Североамериканское общественное мнение одобрило подавление Боливаром сепаратизма Паэса в Венесуэле. В частности, в поддержку Освободителя высказался Калеб Кашинг в статье для “North American Review” [1399]. Одним из последних автор сравнивает Боливара с Вашингтоном – первый «выступил, чтобы править возмущенными стихиями на Юге», так же как второй правил ими на севере. Кашинг сознательно решил не обсуждать другие действия Боливара, которые вызывали столь бурную реакцию соотечественников [1400].
Во время сочинения статьи Кашинг спрашивал совета редактора журнала, считает ли тот, что Боливар стремится к созданию единого государства Колумбии, Перу и Боливии, чтобы поставить себя пожизненным президентом. «Замышлял ли Боливар, из соображений бесчестной амбиции, создать такое положение вещей, при котором диктатура необходима, или же он действовал исключительно под властью событий вне его контроля, и он остается подлинным патриотом», – задумывался Кашинг [1401].
Через день после получения письма Спаркс ответил из Маунт-Вернона: «Я не хочу отступать, на шатких основаниях, от человека, который поступал как патриот во многих сложных и тяжелых ситуациях (many tempting and trying scenes), и действительно принес много добра (has really been an instrument of great good) делу свободы в Южной Америке, но в нынешнем положении вещей мое уважение к его характеру сильно ослабло, и я опасаюсь за конечные итоги его деятельности». В письме Александру Эверетту Спаркс назвал недавнего кумира «падающей колонной» [1402].
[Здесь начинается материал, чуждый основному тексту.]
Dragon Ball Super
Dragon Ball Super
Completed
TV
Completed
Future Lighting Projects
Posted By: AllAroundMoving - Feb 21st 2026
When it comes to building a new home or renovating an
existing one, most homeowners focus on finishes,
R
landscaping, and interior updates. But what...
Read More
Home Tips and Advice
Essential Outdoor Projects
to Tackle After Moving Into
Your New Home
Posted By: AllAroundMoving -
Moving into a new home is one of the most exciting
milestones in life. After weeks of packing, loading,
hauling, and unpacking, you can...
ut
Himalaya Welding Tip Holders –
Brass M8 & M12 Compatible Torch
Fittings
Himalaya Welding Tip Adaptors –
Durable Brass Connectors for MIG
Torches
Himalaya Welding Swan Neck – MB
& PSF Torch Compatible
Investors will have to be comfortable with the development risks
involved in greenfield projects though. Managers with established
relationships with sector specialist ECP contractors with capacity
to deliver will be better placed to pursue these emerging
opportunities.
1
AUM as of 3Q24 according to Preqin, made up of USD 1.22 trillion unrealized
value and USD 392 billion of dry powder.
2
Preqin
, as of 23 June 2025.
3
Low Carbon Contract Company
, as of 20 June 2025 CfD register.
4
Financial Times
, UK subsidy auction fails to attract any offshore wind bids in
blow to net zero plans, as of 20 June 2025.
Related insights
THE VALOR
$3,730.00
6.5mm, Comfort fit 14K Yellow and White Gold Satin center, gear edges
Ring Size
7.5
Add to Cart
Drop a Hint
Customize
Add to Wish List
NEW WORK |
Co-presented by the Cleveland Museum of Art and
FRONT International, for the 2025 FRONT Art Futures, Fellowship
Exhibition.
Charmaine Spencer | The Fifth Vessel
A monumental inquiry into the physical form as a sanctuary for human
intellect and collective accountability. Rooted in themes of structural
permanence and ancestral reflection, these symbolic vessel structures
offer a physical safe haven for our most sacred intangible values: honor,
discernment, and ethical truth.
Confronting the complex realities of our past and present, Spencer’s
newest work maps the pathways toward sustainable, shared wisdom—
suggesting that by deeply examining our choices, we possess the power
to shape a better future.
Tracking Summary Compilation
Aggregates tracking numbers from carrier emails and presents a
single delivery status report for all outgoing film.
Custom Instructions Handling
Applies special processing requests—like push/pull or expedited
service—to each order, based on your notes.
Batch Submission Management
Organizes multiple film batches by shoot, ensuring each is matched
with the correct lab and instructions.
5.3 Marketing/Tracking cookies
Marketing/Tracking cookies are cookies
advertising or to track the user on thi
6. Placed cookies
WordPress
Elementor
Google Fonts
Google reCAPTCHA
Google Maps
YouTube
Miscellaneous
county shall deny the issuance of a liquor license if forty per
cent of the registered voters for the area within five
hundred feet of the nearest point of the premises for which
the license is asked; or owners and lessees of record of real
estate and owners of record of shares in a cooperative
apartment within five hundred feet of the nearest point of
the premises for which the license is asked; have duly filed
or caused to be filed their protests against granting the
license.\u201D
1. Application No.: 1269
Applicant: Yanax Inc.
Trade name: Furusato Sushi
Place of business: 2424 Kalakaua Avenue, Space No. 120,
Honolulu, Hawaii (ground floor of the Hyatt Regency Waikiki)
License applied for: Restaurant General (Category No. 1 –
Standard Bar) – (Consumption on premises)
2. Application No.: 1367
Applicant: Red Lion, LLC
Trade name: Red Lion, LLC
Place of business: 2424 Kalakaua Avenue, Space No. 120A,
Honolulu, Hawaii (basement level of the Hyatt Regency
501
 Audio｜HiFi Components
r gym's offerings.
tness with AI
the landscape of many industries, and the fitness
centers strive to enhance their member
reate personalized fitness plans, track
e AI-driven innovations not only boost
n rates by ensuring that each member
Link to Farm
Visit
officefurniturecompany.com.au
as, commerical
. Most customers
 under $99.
Если стремление Боливара сохранить единство Великой Колумбии и не допустить отделения Венесуэлы в США поддержали, то его действия против консервативной оппозиции в Перу вызвали единогласное осуждение. В качестве диктатора Перу Боливар пытался навязать стране свою конституцию в духе Боливийской и провести радикальные социально-экономические реформы, направленные в первую очередь на улучшение положения индейцев. И то и другое было не по душе консервативной креольской верхушке.
У США не было прямых интересов в колумбийско-перуанских отношениях, а сведения о крайне непростом для понимания конфликте поступали из довольно ограниченных источников. Неудивительно, что для современников в США протест Перу против планов Боливара и последовавшая война служили поводом для риторических упражнений на тему борьбы гордых граждан против иностранной могущественной деспотии. На короткое время Перу стала для североамериканцев своего рода Польшей Южной Америки – маленьким государством, отстаивающем свободу против большого соседа-тирана. Важную роль в создании такого образа сыграл Уильям Тюдор.
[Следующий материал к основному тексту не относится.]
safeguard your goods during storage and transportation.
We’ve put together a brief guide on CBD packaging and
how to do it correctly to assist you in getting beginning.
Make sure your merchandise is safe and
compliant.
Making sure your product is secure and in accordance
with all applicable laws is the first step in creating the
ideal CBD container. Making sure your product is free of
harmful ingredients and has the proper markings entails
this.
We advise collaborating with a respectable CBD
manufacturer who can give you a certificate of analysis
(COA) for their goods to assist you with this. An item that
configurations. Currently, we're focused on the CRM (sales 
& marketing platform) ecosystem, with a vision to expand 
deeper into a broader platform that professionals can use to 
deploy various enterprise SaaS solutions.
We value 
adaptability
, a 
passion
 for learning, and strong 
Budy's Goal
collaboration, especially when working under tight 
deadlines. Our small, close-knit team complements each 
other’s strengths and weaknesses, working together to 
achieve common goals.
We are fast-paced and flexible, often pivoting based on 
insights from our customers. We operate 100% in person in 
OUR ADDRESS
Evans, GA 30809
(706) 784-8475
Сперва, впрочем, североамериканская пресса видела в возвращении Боливара в Перу в 1823 г. надежду на «скорое окончание анархии» [1403]. Анонимный корреспондент из Лимы боялся, что если роялистский генерал Хосе де Кантерак (1787–1835) победит истощенные войска Боливара, независимость Перу окажется под серьезной угрозой [1404].
Найлс восхищался уважением Боливара к индейскому населению: «Великий и добрый Боливар отменил миту в Перу». Если раньше к индейцам и полукровкам, составляющим четыре пятых населения страны, относились «чуть лучше, чем к рабам», то теперь они «граждане» [1405]. Самое лучшее впечатление осталось после встречи с Боливаром у морского офицера Хайрема Полдинга (1797–1878) [1406].
Примерно так же вначале оценивал события и Тюдор: присутствие Боливара «необходимо для спокойствия Перу, [так как] слишком многое указывает, что в его отсутствие фракции разорвут страну». Настрой дипломата меняется лишь весной 1826 г. Сперва это лишь недовольство – Боливар рассматривает «нестройные действия гражданского правительства» как «нарушение военной субординации». Но уже в мае все резко меняется – консул пишет о «глубоком лицемерии» Боливара, столь долго обманывавшем мир. Он войдет в историю как «один из самых низких (groveling) военных узурпаторов». Тюдор сообщал о любви Боливара к «подлому чрезмерному поклонению» и его мстительности – «при малейшей оппозиции он дает волю неограниченному насилию», считал, что Боливар стремится создать государство в границах империи Инков, а то и всей Испанской Америки, подчеркивал его «неумеренное сумасшедшее тщеславие» и суетность [1407]. Видимо, именно Тюдор впервые использовал в связи с Боливаром новое сравнение – с Бонапартом: «Теперь образец генерала Боливара – Наполеон, и его тщеславие столь же безгранично: он стремится быть не только главой Колумбии и двух Перу, но и включить в свои владения Чили и Буэнос-Айрес» [1408].